● **Your assignment**: Update the lines below by replacing every occurrence of "株式会社" with "（株）", and leave everything else unchanged.

● **Data excerpts**:
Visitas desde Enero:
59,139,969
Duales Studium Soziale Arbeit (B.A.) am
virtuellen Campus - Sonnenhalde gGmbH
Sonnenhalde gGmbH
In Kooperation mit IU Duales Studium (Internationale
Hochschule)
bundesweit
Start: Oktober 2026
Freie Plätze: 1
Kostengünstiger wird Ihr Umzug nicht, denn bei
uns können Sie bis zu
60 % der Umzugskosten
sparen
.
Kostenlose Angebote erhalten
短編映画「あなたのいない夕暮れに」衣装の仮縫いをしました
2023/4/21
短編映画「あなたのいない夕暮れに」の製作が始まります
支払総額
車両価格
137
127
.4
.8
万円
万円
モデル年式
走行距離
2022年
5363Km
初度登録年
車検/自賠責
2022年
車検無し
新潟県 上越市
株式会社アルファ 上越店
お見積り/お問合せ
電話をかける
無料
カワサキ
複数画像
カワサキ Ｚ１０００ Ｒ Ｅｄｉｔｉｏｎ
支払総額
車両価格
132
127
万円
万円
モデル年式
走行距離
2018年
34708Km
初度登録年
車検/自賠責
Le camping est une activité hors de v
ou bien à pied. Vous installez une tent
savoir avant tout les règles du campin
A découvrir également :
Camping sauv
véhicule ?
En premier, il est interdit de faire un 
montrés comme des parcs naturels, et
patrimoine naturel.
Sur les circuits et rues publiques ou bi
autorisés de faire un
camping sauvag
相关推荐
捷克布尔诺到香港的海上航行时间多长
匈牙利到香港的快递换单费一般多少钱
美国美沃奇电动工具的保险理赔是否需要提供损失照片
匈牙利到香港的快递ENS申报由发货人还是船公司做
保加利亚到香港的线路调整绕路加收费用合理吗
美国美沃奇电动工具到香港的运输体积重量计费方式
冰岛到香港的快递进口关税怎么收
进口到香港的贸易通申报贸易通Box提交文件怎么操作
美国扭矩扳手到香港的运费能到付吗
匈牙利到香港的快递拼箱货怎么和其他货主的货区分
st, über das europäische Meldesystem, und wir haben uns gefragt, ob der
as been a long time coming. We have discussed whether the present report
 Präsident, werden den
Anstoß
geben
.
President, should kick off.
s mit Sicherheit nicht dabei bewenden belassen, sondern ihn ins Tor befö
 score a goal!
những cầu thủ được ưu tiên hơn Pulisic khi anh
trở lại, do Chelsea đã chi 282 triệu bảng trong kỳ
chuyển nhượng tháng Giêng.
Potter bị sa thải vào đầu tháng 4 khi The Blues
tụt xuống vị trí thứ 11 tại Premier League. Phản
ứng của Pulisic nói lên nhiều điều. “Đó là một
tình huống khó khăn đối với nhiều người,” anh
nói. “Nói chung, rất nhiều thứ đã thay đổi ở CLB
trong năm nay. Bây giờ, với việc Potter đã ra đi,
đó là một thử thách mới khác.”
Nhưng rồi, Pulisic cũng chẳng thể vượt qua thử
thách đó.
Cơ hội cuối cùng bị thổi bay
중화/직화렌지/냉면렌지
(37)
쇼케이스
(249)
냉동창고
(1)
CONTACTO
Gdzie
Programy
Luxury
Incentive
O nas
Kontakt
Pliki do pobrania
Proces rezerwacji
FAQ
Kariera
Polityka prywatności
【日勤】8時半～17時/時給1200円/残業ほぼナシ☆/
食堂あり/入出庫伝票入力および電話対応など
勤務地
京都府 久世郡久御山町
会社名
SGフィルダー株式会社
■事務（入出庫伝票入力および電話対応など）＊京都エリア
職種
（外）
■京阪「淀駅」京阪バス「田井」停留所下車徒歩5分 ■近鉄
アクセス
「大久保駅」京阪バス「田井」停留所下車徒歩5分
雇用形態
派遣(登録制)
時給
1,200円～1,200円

● **Answer to the problem**:
Visitas desde Enero:
59,139,969
Duales Studium Soziale Arbeit (B.A.) am
virtuellen Campus - Sonnenhalde gGmbH
Sonnenhalde gGmbH
In Kooperation mit IU Duales Studium (Internationale
Hochschule)
bundesweit
Start: Oktober 2026
Freie Plätze: 1
Kostengünstiger wird Ihr Umzug nicht, denn bei
uns können Sie bis zu
60 % der Umzugskosten
sparen
.
Kostenlose Angebote erhalten
短編映画「あなたのいない夕暮れに」衣装の仮縫いをしました
2023/4/21
短編映画「あなたのいない夕暮れに」の製作が始まります
支払総額
車両価格
137
127
.4
.8
万円
万円
モデル年式
走行距離
2022年
5363Km
初度登録年
車検/自賠責
2022年
車検無し
新潟県 上越市
（株）アルファ 上越店
お見積り/お問合せ
電話をかける
無料
カワサキ
複数画像
カワサキ Ｚ１０００ Ｒ Ｅｄｉｔｉｏｎ
支払総額
車両価格
132
127
万円
万円
モデル年式
走行距離
2018年
34708Km
初度登録年
車検/自賠責
Le camping est une activité hors de v
ou bien à pied. Vous installez une tent
savoir avant tout les règles du campin
A découvrir également :
Camping sauv
véhicule ?
En premier, il est interdit de faire un 
montrés comme des parcs naturels, et
patrimoine naturel.
Sur les circuits et rues publiques ou bi
autorisés de faire un
camping sauvag
相关推荐
捷克布尔诺到香港的海上航行时间多长
匈牙利到香港的快递换单费一般多少钱
美国美沃奇电动工具的保险理赔是否需要提供损失照片
匈牙利到香港的快递ENS申报由发货人还是船公司做
保加利亚到香港的线路调整绕路加收费用合理吗
美国美沃奇电动工具到香港的运输体积重量计费方式
冰岛到香港的快递进口关税怎么收
进口到香港的贸易通申报贸易通Box提交文件怎么操作
美国扭矩扳手到香港的运费能到付吗
匈牙利到香港的快递拼箱货怎么和其他货主的货区分
st, über das europäische Meldesystem, und wir haben uns gefragt, ob der
as been a long time coming. We have discussed whether the present report
 Präsident, werden den
Anstoß
geben
.
President, should kick off.
s mit Sicherheit nicht dabei bewenden belassen, sondern ihn ins Tor befö
 score a goal!
những cầu thủ được ưu tiên hơn Pulisic khi anh
trở lại, do Chelsea đã chi 282 triệu bảng trong kỳ
chuyển nhượng tháng Giêng.
Potter bị sa thải vào đầu tháng 4 khi The Blues
tụt xuống vị trí thứ 11 tại Premier League. Phản
ứng của Pulisic nói lên nhiều điều. “Đó là một
tình huống khó khăn đối với nhiều người,” anh
nói. “Nói chung, rất nhiều thứ đã thay đổi ở CLB
trong năm nay. Bây giờ, với việc Potter đã ra đi,
đó là một thử thách mới khác.”
Nhưng rồi, Pulisic cũng chẳng thể vượt qua thử
thách đó.
Cơ hội cuối cùng bị thổi bay
중화/직화렌지/냉면렌지
(37)
쇼케이스
(249)
냉동창고
(1)
CONTACTO
Gdzie
Programy
Luxury
Incentive
O nas
Kontakt
Pliki do pobrania
Proces rezerwacji
FAQ
Kariera
Polityka prywatności
【日勤】8時半～17時/時給1200円/残業ほぼナシ☆/
食堂あり/入出庫伝票入力および電話対応など
勤務地
京都府 久世郡久御山町
会社名
SGフィルダー（株）
■事務（入出庫伝票入力および電話対応など）＊京都エリア
職種
（外）
■京阪「淀駅」京阪バス「田井」停留所下車徒歩5分 ■近鉄
アクセス
「大久保駅」京阪バス「田井」停留所下車徒歩5分
雇用形態
派遣(登録制)
時給
1,200円～1,200円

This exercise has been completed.